WHAT YOU WILL DO:
Please revise the text read from each of the items below so that every "recuperación" becomes "reactivación" and everything else stays the same. Leave the pictures out of your answer.

Page-level text extractions
*** Begin section ***

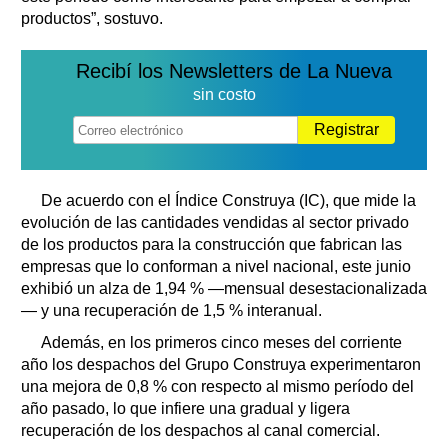
productos”, sostuvo.
Recibí los Newsletters de La Nueva
sin costo
Registrar
De acuerdo con el Índice Construya (IC), que mide la
evolución de las cantidades vendidas al sector privado
de los productos para la construcción que fabrican las
empresas que lo conforman a nivel nacional, este junio
exhibió un alza de 1,94 % —mensual desestacionalizada
— y una recuperación de 1,5 % interanual.
Además, en los primeros cinco meses del corriente
año los despachos del Grupo Construya experimentaron
una mejora de 0,8 % con respecto al mismo período del
año pasado, lo que infiere una gradual y ligera
recuperación de los despachos al canal comercial.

*** End section ***

COMPLETED EXERCISE:
productos”, sostuvo.
Recibí los Newsletters de La Nueva
sin costo
Registrar
De acuerdo con el Índice Construya (IC), que mide la
evolución de las cantidades vendidas al sector privado
de los productos para la construcción que fabrican las
empresas que lo conforman a nivel nacional, este junio
exhibió un alza de 1,94 % —mensual desestacionalizada
— y una reactivación de 1,5 % interanual.
Además, en los primeros cinco meses del corriente
año los despachos del Grupo Construya experimentaron
una mejora de 0,8 % con respecto al mismo período del
año pasado, lo que infiere una gradual y ligera
reactivación de los despachos al canal comercial.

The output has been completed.